Each line of the data must reappear exactly in your answer, with no images included.

─── Exercise input ───

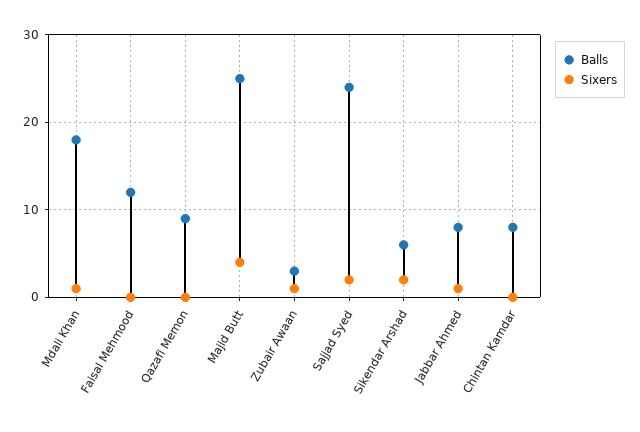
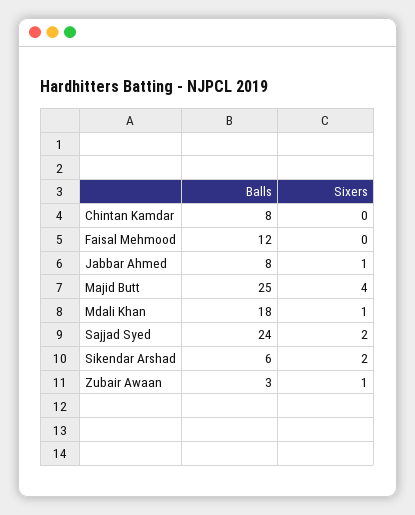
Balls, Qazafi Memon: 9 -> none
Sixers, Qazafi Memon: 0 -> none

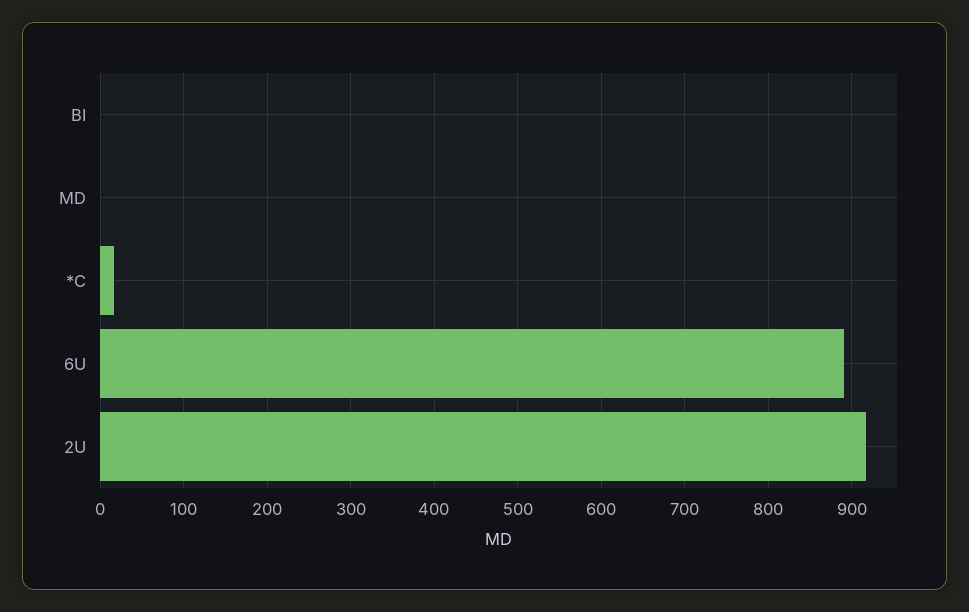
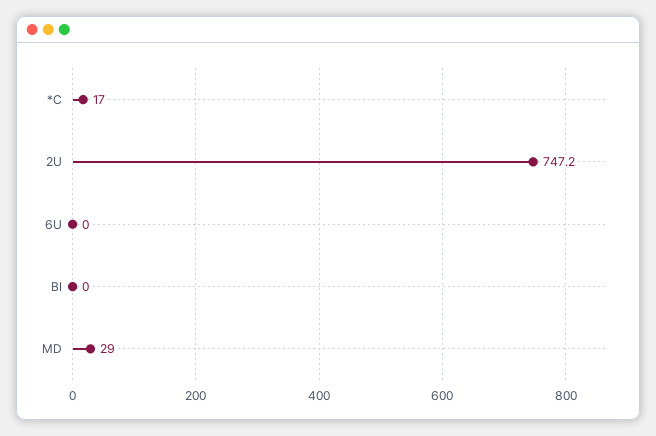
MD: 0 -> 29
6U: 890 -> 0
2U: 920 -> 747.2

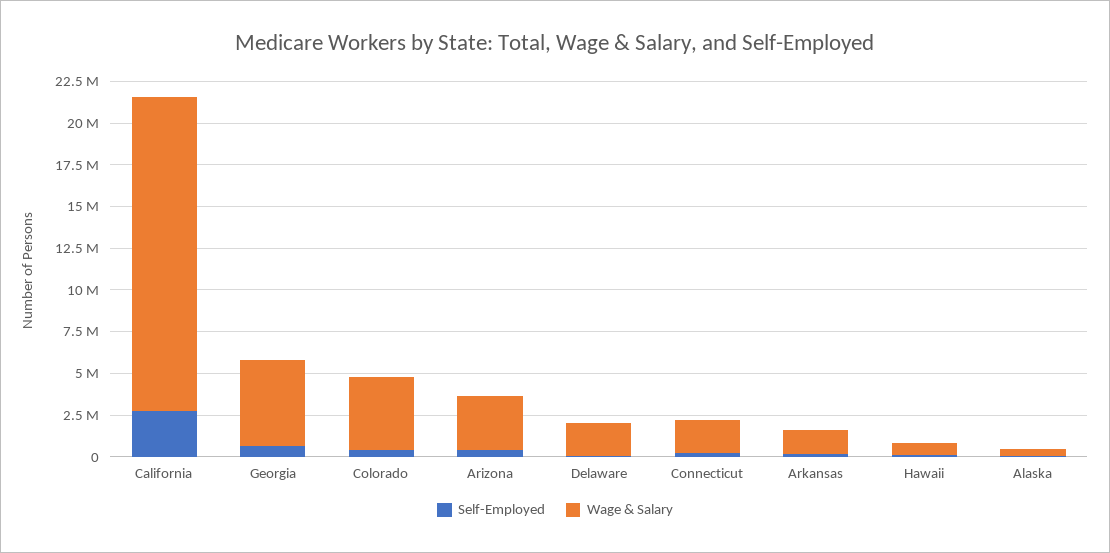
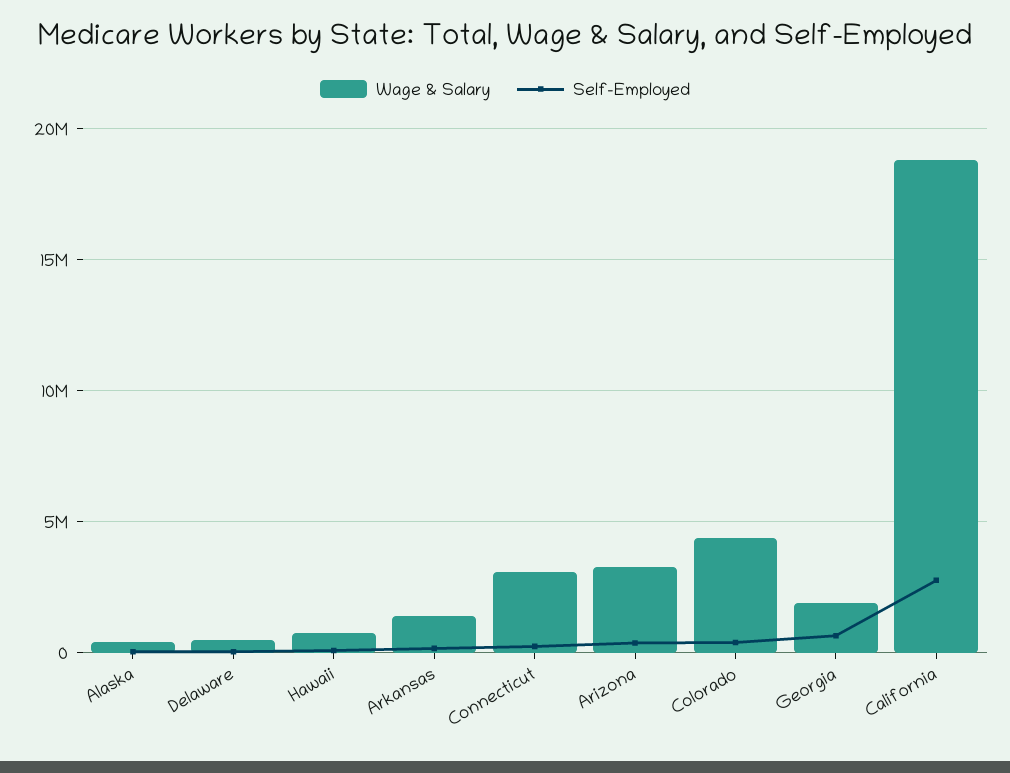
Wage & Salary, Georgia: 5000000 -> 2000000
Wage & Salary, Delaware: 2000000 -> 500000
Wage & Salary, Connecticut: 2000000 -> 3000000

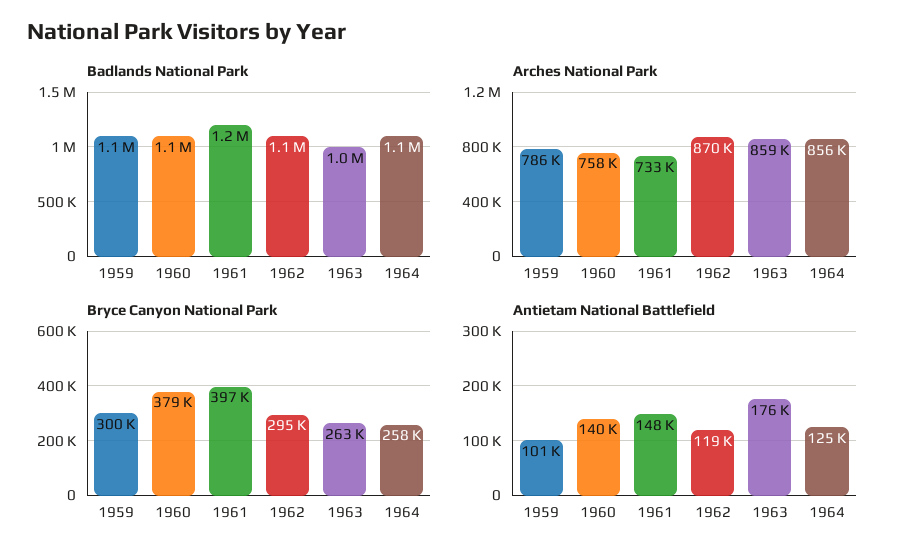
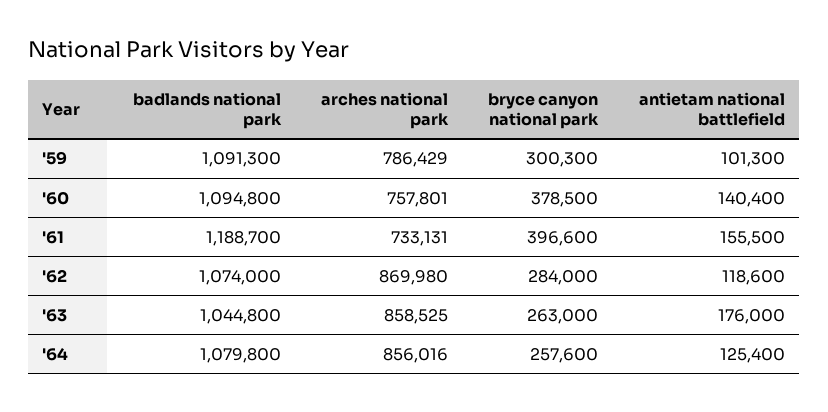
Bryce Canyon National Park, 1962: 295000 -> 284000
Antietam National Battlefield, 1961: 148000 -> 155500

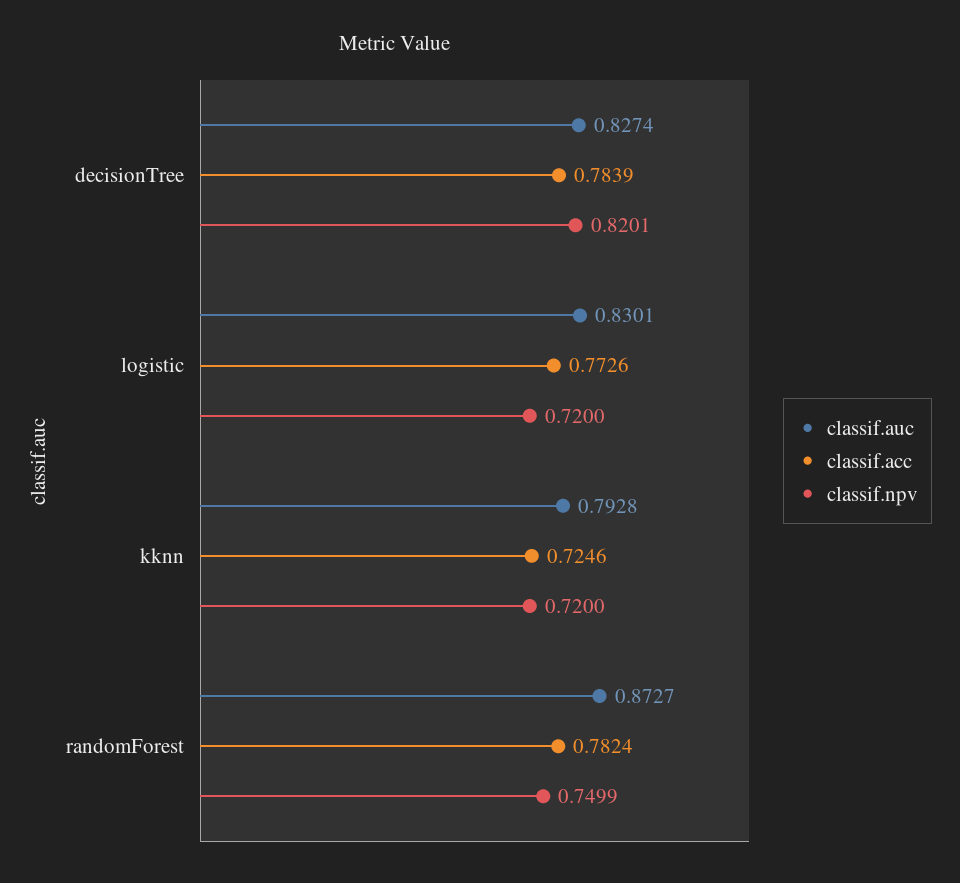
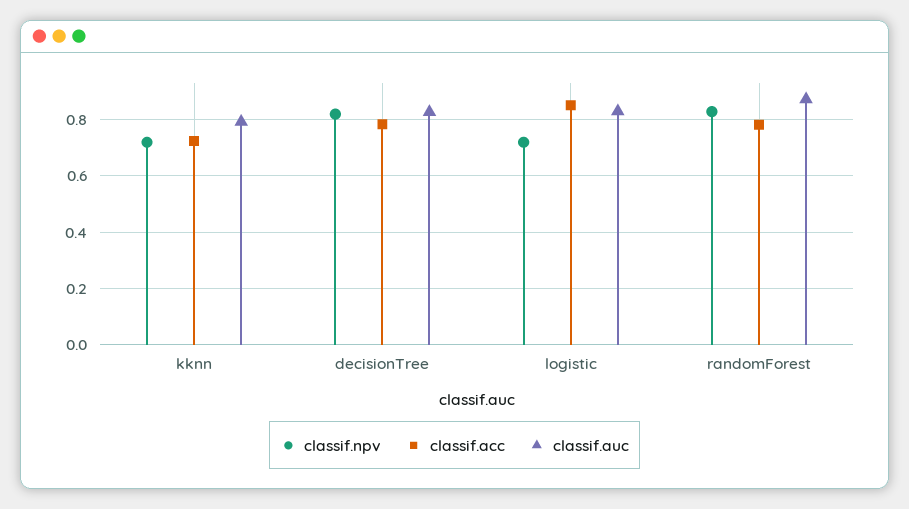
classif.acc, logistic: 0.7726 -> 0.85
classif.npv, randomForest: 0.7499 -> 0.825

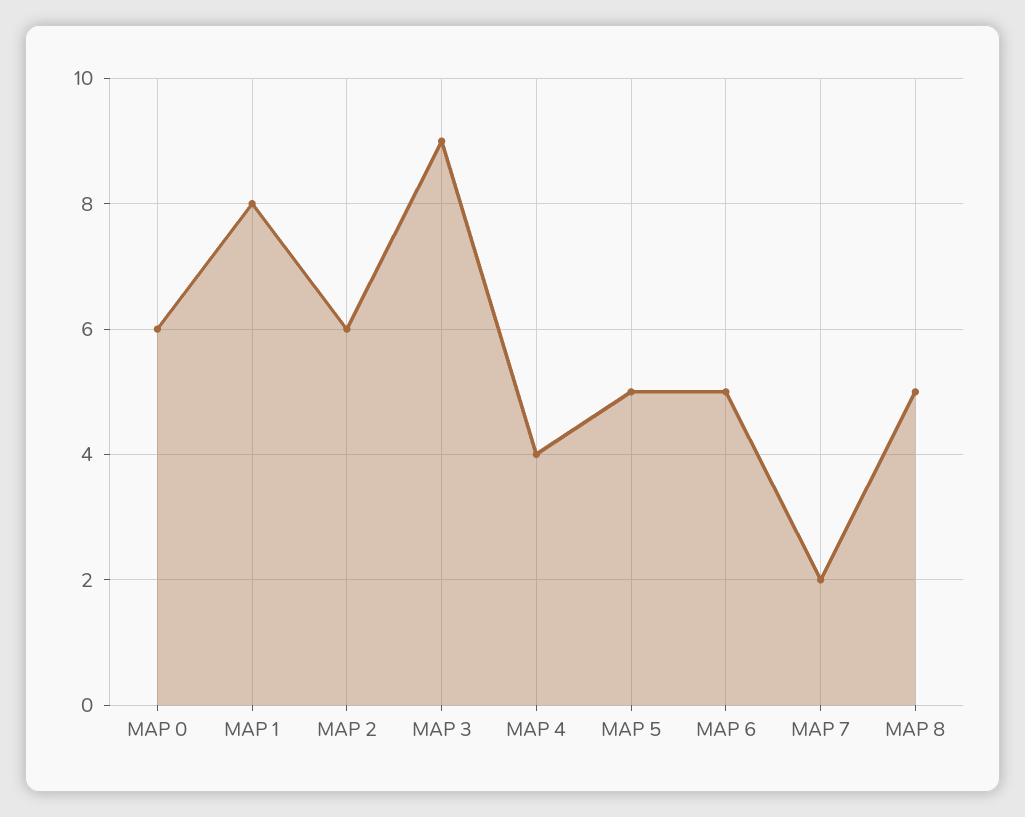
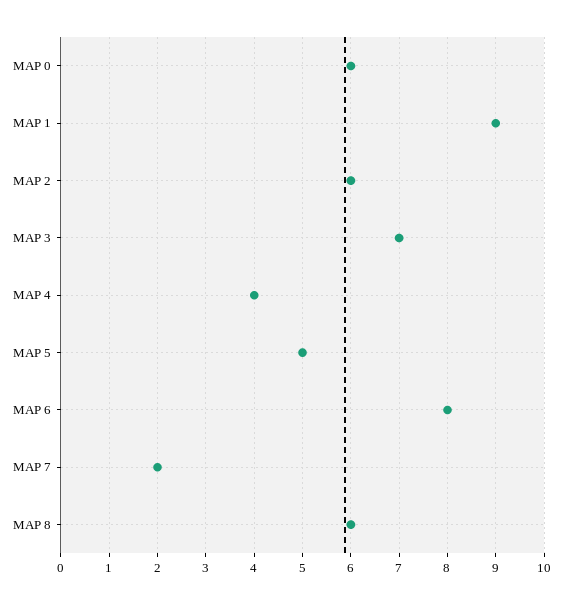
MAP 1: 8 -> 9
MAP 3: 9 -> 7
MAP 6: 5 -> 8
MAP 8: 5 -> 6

───

(Response):
Balls, Qazafi Memon: 9 -> none
Sixers, Qazafi Memon: 0 -> none

MD: 0 -> 29
6U: 890 -> 0
2U: 920 -> 747.2

Wage & Salary, Georgia: 5000000 -> 2000000
Wage & Salary, Delaware: 2000000 -> 500000
Wage & Salary, Connecticut: 2000000 -> 3000000

Bryce Canyon National Park, 1962: 295000 -> 284000
Antietam National Battlefield, 1961: 148000 -> 155500

classif.acc, logistic: 0.7726 -> 0.85
classif.npv, randomForest: 0.7499 -> 0.825

MAP 1: 8 -> 9
MAP 3: 9 -> 7
MAP 6: 5 -> 8
MAP 8: 5 -> 6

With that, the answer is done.